** START Text **
Team Arena is an add-on for id’s popular deathmatch-oriented product, which most of the people reading this review will have installed on their PCs. Despite being an expansion, the new release has been filled to the brim with enhancements, including new game modes, additional maps, extra weapons, unique power-ups and more. id even spit-shined the graphics and added a polished new interface to boot. There’s also a narrative behind all the carnage — something about a race of blood-lusting aliens abducting the most powerful warriors in the universe and bringing them to a place called Arena Eternal. In the Arena, five teams made up from four different races battle over survival rights, with each team having a unique balance of gladiators ranging from defensive to offensive to all-around superstar. All the top dog combatants from Q3A return along with a couple new characters, though the additional fighters are nowhere to be seen in the team matches, just in a special Tournament mode that features traditional deathmatches. The computer-controlled bots are also on-hand to enable a single person to experience simulated squad-based combat.
** END Text **
For each statement, say yes or no to whether it agrees with the Team Arena text, and quote the words of the text that decide it. 1. Team Arena is a standalone product rather than an add-on. 2. In the Arena, five teams drawn from four different races fight over survival rights. 3. The new characters take part in the team matches. The lines after this text are not needed for any of the work here.
** START Excerpted data **
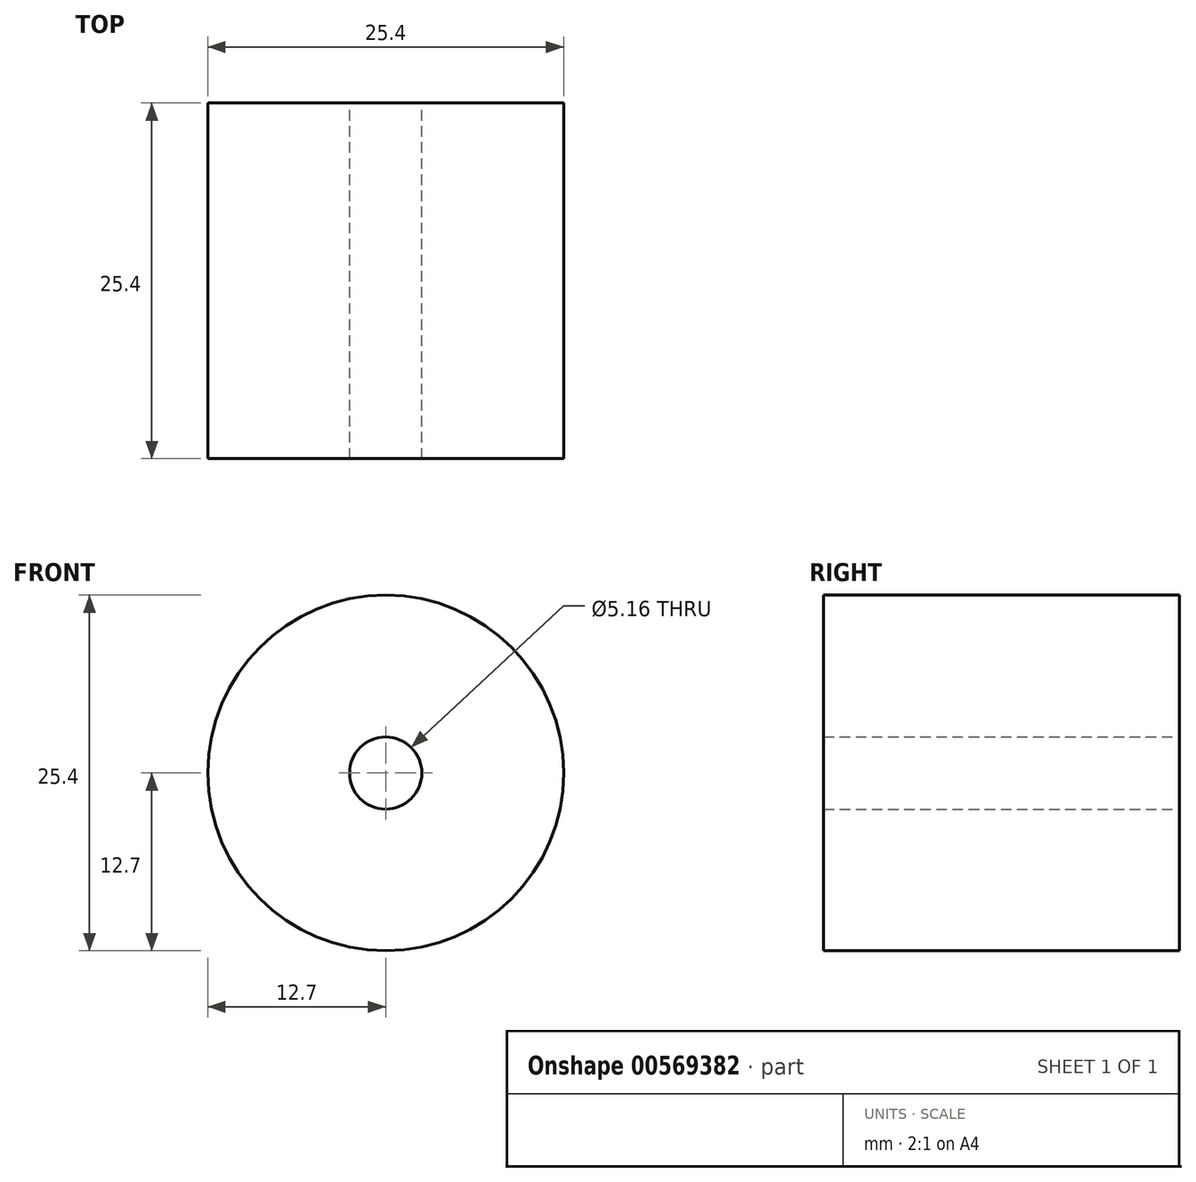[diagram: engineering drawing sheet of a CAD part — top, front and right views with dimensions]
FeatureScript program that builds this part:
annotation { "Feature Type Name" : "Feature", "Feature Type Description" : "" }
export const myFeature = defineFeature(function(context is Context, id is Id, definition is map)
    precondition{}
    {
        {
            var Q0;
            Q0=qCreatedBy(makeId("Front.planeOp"),FACE);
            var sketch = newSketch(context, id + "F0", { "sketchPlane" : qUnion([Q0])});
            skCircle(sketch, "E0", {"center": v(0, 0) * mm, "radius": 12.7 * mm});
            skCircle(sketch, "E1", {"center": v(0, 0) * mm, "radius": 2.58 * mm});
            skSolve(sketch);
        }
        {
            var Q0;
            Q0=makeQuery(id+"F0.imprint","IMPRINT",FACE,{"disambiguationData":[TD([[makeQuery(id+"F0.imprint","IMPRINT",EDGE,{"derivedFrom":sQuery(id+"F0.wireOp",EDGE,"E0")}),1.0]])]});
            var sketch = newSketch(context, id + "F1", { "sketchPlane" : qUnion([Q0])});
            skSolve(sketch);
        }
        {
            var Q0;
            Q0 = qSketchRegion(id + "F1", true);
            var Q1;
            Q1=makeQuery(id+"F0.imprint","IMPRINT",FACE,{"disambiguationData":[TD([[makeQuery(id+"F0.imprint","IMPRINT",EDGE,{"derivedFrom":sQuery(id+"F0.wireOp",EDGE,"E0")}),1.0]])]});
            extrude(context, id + "F2", {"entities" : qUnion([Q0, Q1]), "depth" : 25.4 * mm, "offsetDistance" : 25.4 * mm});
        }
    });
** END Excerpted data **
> _Response to this task_
1. No: "Team Arena is an add-on for id’s popular deathmatch-oriented product"
2. Yes: "five teams made up from four different races battle over survival rights"
3. No: "the additional fighters are nowhere to be seen in the team matches"